As all of us strive to make sense of and adjust to the COVID-19 pandemic, there has been a lot of talk in the news of hoarding, empty shelves, and more generally, an imbalance between supply and demand that we normally don’t consider a possibility. As we get past this — which we no doubt will, however long it takes — there are undoubtedly many lessons that will be learned and adjustments made by businesses, government, and all of us as individuals. But, in the here and now, Rithum aggregate GMV data highlights trends that are playing out in the news.

First, some caveats before digging into the data:

  • This data is based on marketplaces gross merchandise value (GMV), aggregated across our entire customer base globally and compares Jan 1 – Mar 17, 2019, against Jan 1 – Mar 17, 2020.
  • The data presented below highlights only specific marketplace categories, which are merely a subset of all categories. Because marketplaces have different category structures, the data is presented using categories that have been standardised by Rithum.
  • This data is not a proxy for overall e-commerce activity or the performance of any individual business, including Rithum or any individual marketplace.
  • The data shown below is based on a year-over-year comparison of trailing 7-day GMV and is expressed as percentage growth, but with actual numbers removed. The Y-axis scale is different on each graph.

Broad Categories

It is hard to get a real sense of consumer demand using top-level categories. Nevertheless, a quick look at a handful of categories indicates that year-over-year GMV growth rates have increased recently in the health and beauty and computers/networking categories and have declined recently in apparel and sporting goods. We believe that this reflects increasing consumer focus on basic necessities and an adjustment to working from home (we will highlight this trend in other categories later).

Health & Beauty Category

In our classification, we have more than 300 subcategories in the health and beauty segment. The chart below highlights several of the larger subcategories. As with the broader categories, we see here a trend with much stronger growth in the subcategories consumers see as essential: vitamins/minerals and herbs/botanicals. The other subcategories highlighted here related to sports supplements and bodybuilding are doing fine but have been relatively less important to consumers over the last month than basic vitamins and herbs.

When we add in the “hand washes” and “cough, cold, flu” subcategories, it is evident that these are even more top of mind for consumers, leading to significant year-over-year growth (to be clear, these subcategories are smaller overall than the ones previously discussed).

Finally, with hand sanitisers in the news, let’s see how this subcategory stacks up to the fast-growing “hand washes” and “cough, cold, flu” subcategories from the previous chart. The relative growth rate speaks for itself.

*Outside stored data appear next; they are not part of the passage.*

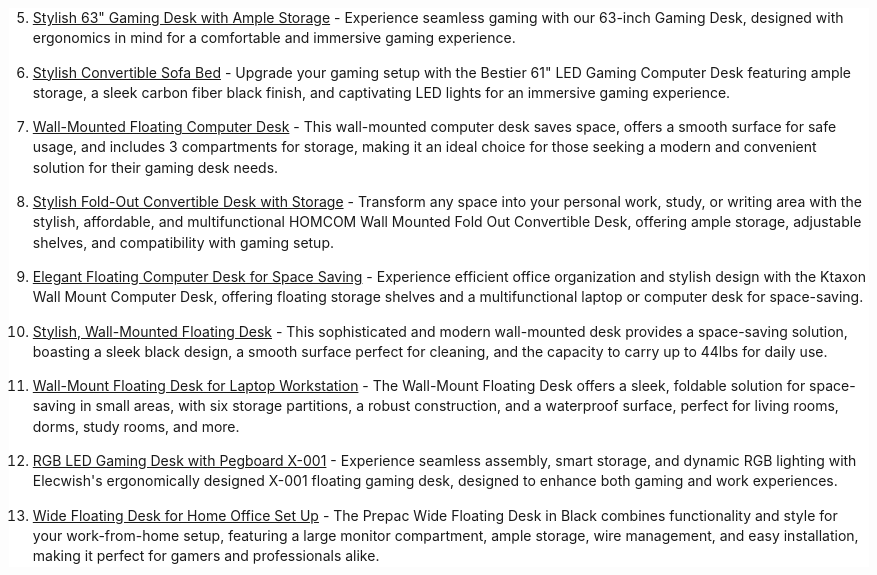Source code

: 5. [Stylish 63" Gaming Desk with Ample Storage](https://serp.ly/@serpgames/amazon/floating-gaming-desks?utm_source=serpgames&utm_medium=website&utm_campaign=serp.games&utm_content=floating-gaming-desks&utm_term=stylish-63-gaming-desk-with-ample-storage) - Experience seamless gaming with our 63-inch Gaming Desk, designed with ergonomics in mind for a comfortable and immersive gaming experience.

6. [Stylish Convertible Sofa Bed](https://serp.ly/@serpgames/amazon/floating-gaming-desks?utm_source=serpgames&utm_medium=website&utm_campaign=serp.games&utm_content=floating-gaming-desks&utm_term=stylish-convertible-sofa-bed) - Upgrade your gaming setup with the Bestier 61" LED Gaming Computer Desk featuring ample storage, a sleek carbon fiber black finish, and captivating LED lights for an immersive gaming experience.

7. [Wall-Mounted Floating Computer Desk](https://serp.ly/@serpgames/amazon/floating-gaming-desks?utm_source=serpgames&utm_medium=website&utm_campaign=serp.games&utm_content=floating-gaming-desks&utm_term=wall-mounted-floating-computer-desk) - This wall-mounted computer desk saves space, offers a smooth surface for safe usage, and includes 3 compartments for storage, making it an ideal choice for those seeking a modern and convenient solution for their gaming desk needs.

8. [Stylish Fold-Out Convertible Desk with Storage](https://serp.ly/@serpgames/amazon/floating-gaming-desks?utm_source=serpgames&utm_medium=website&utm_campaign=serp.games&utm_content=floating-gaming-desks&utm_term=stylish-fold-out-convertible-desk-with-storage) - Transform any space into your personal work, study, or writing area with the stylish, affordable, and multifunctional HOMCOM Wall Mounted Fold Out Convertible Desk, offering ample storage, adjustable shelves, and compatibility with gaming setup.

9. [Elegant Floating Computer Desk for Space Saving](https://serp.ly/@serpgames/amazon/floating-gaming-desks?utm_source=serpgames&utm_medium=website&utm_campaign=serp.games&utm_content=floating-gaming-desks&utm_term=elegant-floating-computer-desk-for-space-saving) - Experience efficient office organization and stylish design with the Ktaxon Wall Mount Computer Desk, offering floating storage shelves and a multifunctional laptop or computer desk for space-saving.

10. [Stylish, Wall-Mounted Floating Desk](https://serp.ly/@serpgames/amazon/floating-gaming-desks?utm_source=serpgames&utm_medium=website&utm_campaign=serp.games&utm_content=floating-gaming-desks&utm_term=stylish-wall-mounted-floating-desk) - This sophisticated and modern wall-mounted desk provides a space-saving solution, boasting a sleek black design, a smooth surface perfect for cleaning, and the capacity to carry up to 44lbs for daily use.

11. [Wall-Mount Floating Desk for Laptop Workstation](https://serp.ly/@serpgames/amazon/floating-gaming-desks?utm_source=serpgames&utm_medium=website&utm_campaign=serp.games&utm_content=floating-gaming-desks&utm_term=wall-mount-floating-desk-for-laptop-workstation) - The Wall-Mount Floating Desk offers a sleek, foldable solution for space-saving in small areas, with six storage partitions, a robust construction, and a waterproof surface, perfect for living rooms, dorms, study rooms, and more.

12. [RGB LED Gaming Desk with Pegboard X-001](https://serp.ly/@serpgames/amazon/floating-gaming-desks?utm_source=serpgames&utm_medium=website&utm_campaign=serp.games&utm_content=floating-gaming-desks&utm_term=rgb-led-gaming-desk-with-pegboard-x-001) - Experience seamless assembly, smart storage, and dynamic RGB lighting with Elecwish's ergonomically designed X-001 floating gaming desk, designed to enhance both gaming and work experiences.

13. [Wide Floating Desk for Home Office Set Up](https://serp.ly/@serpgames/amazon/floating-gaming-desks?utm_source=serpgames&utm_medium=website&utm_campaign=serp.games&utm_content=floating-gaming-desks&utm_term=wide-floating-desk-for-home-office-set-up) - The Prepac Wide Floating Desk in Black combines functionality and style for your work-from-home setup, featuring a large monitor compartment, ample storage, wire management, and easy installation, making it perfect for gamers and professionals alike.
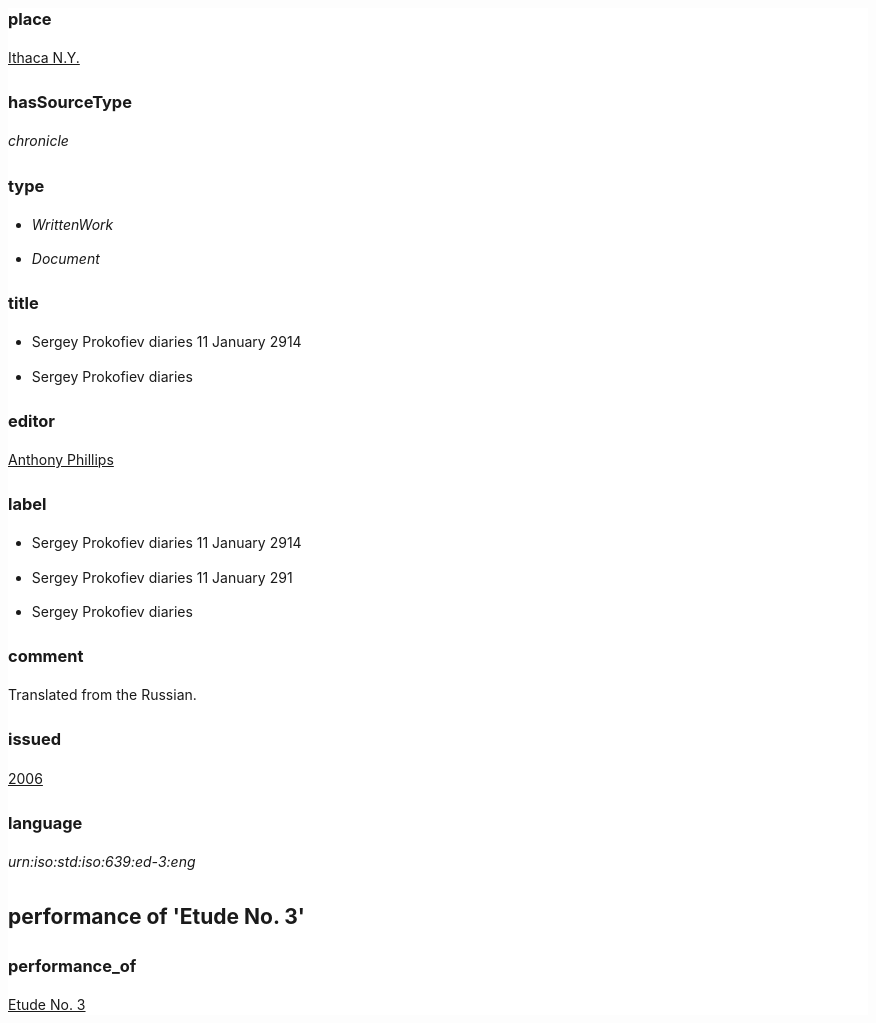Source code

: ### place


[Ithaca N.Y.](#Ithaca-N.Y.)

### hasSourceType


*chronicle*

### type

 - *WrittenWork*

 - *Document*

### title

 - Sergey Prokofiev diaries 11 January 2914

 - Sergey Prokofiev diaries

### editor


[Anthony Phillips](#Anthony-Phillips)

### label

 - Sergey Prokofiev diaries 11 January 2914

 - Sergey Prokofiev diaries 11 January 291

 - Sergey Prokofiev diaries

### comment


Translated from the Russian.

### issued


[2006](#2006)

### language


*urn:iso:std:iso:639:ed-3:eng*

## performance of 'Etude No. 3'

### performance_of


[Etude No. 3](#Etude-No.-3)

Personally, I can’t find hand sanitiser in local stores. It appears consumers are going online for this instead.

Computers, Tablets, and Networking Category

The growth in this category appears to be led by monitors, followed by laptops and notebooks. As we see in other categories, these trends are likely heavily influenced by the large numbers of businesses that are encouraging their employees to work from home. Growth in the headset subcategory also supports this hypothesis.

Home and Garden

The home and garden category wasn’t highlighted in the initial chart. On the surface, the category has steady year-over-year growth, with some puts and takes over the course of the first quarter to date. However, when you look deeper at specific subcategories, you can see the influence of recent events.

The broad home and garden category has more than 1,000 subcategories, with GMV well diversified across many of those subcategories. While the subcategories are too numerous to comment on individually, we have seen weakness relative to overall performance over the last 7 to 10 days in subcategories that could be considered discretionary, including lamps, area rugs, wall fixtures, and wheelbarrows, among others. It is too early to say if this will be a temporary blip or something longer lasting.

Meanwhile, there has been explosive growth in subcategories that relate to preparation for the COVID-19 virus (cleaning products) and working from home (office furniture and coffee pods), as illustrated below.

Finally, anyone that has attempted to get toilet paper at the local grocery store understands the growth in the subcategories highlighted below. I suspect the downward trend in toilet paper over the last several days is driven more by supply issues than a reduction in demand. The good news, however, is that experts predict this problem will soon be in the past.

Business and Industrial

Business and Industrial is another very broad category, with more than 1,200 subcategories. As with Home and Garden, we focus on just a handful of subcategories to illustrate trends related to the COVID-19 pandemic. The “Total” line, though not flat during this time period, looks flat due to the high year-over-year growth rates in the subcategories pictured.


The COVID-19 pandemic has created extreme turmoil globally. The impact on supply and demand and the way people work is in the news daily and can be seen in the data above. The impact seems trivial relative to the personal toll. Nevertheless, the job of ensuring that food, medicine, and other essentials make their way to people globally is important to keep society functioning as normally as possible while we work our way through the current pandemic. So, in addition to thanking medical professionals, researchers, and others for their heroic efforts in treating the sick and trying to find a cure, we’d like to thank those of you in the factories, in the grocery stores, in the distribution centers, and in the delivery trucks helping to bring us the items we need to live.